Rewrite the material below with every "common name" changed to "vernacular name". Leave everything else unchanged.

Data records:
- - - - - - -

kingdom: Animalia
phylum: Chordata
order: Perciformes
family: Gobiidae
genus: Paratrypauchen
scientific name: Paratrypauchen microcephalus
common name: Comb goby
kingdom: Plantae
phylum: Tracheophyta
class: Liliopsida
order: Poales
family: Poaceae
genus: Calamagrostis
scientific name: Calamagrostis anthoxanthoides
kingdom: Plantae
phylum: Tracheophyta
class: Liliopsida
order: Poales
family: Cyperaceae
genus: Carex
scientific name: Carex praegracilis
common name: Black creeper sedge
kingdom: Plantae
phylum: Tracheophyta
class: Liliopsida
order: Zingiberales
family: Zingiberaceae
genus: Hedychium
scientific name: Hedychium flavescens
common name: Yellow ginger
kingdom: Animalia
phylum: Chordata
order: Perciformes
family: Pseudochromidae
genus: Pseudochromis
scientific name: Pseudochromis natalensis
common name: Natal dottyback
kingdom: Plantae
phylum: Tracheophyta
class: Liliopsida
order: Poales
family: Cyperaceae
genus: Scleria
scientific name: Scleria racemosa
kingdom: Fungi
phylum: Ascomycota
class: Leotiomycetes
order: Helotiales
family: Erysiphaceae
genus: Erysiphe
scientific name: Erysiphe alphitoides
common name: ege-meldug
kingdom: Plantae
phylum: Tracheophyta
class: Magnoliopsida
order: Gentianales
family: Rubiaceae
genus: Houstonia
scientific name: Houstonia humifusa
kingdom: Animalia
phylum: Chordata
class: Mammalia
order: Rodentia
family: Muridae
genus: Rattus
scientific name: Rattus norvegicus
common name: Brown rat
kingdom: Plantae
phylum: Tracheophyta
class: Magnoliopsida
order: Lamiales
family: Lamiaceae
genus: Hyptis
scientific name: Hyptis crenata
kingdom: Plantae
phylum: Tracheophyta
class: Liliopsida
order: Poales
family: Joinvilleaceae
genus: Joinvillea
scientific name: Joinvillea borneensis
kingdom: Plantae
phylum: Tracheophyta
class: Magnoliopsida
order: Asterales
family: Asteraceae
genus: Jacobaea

- - - - - - -

* Solution for this exercise:
kingdom: Animalia
phylum: Chordata
order: Perciformes
family: Gobiidae
genus: Paratrypauchen
scientific name: Paratrypauchen microcephalus
vernacular name: Comb goby
kingdom: Plantae
phylum: Tracheophyta
class: Liliopsida
order: Poales
family: Poaceae
genus: Calamagrostis
scientific name: Calamagrostis anthoxanthoides
kingdom: Plantae
phylum: Tracheophyta
class: Liliopsida
order: Poales
family: Cyperaceae
genus: Carex
scientific name: Carex praegracilis
vernacular name: Black creeper sedge
kingdom: Plantae
phylum: Tracheophyta
class: Liliopsida
order: Zingiberales
family: Zingiberaceae
genus: Hedychium
scientific name: Hedychium flavescens
vernacular name: Yellow ginger
kingdom: Animalia
phylum: Chordata
order: Perciformes
family: Pseudochromidae
genus: Pseudochromis
scientific name: Pseudochromis natalensis
vernacular name: Natal dottyback
kingdom: Plantae
phylum: Tracheophyta
class: Liliopsida
order: Poales
family: Cyperaceae
genus: Scleria
scientific name: Scleria racemosa
kingdom: Fungi
phylum: Ascomycota
class: Leotiomycetes
order: Helotiales
family: Erysiphaceae
genus: Erysiphe
scientific name: Erysiphe alphitoides
vernacular name: ege-meldug
kingdom: Plantae
phylum: Tracheophyta
class: Magnoliopsida
order: Gentianales
family: Rubiaceae
genus: Houstonia
scientific name: Houstonia humifusa
kingdom: Animalia
phylum: Chordata
class: Mammalia
order: Rodentia
family: Muridae
genus: Rattus
scientific name: Rattus norvegicus
vernacular name: Brown rat
kingdom: Plantae
phylum: Tracheophyta
class: Magnoliopsida
order: Lamiales
family: Lamiaceae
genus: Hyptis
scientific name: Hyptis crenata
kingdom: Plantae
phylum: Tracheophyta
class: Liliopsida
order: Poales
family: Joinvilleaceae
genus: Joinvillea
scientific name: Joinvillea borneensis
kingdom: Plantae
phylum: Tracheophyta
class: Magnoliopsida
order: Asterales
family: Asteraceae
genus: Jacobaea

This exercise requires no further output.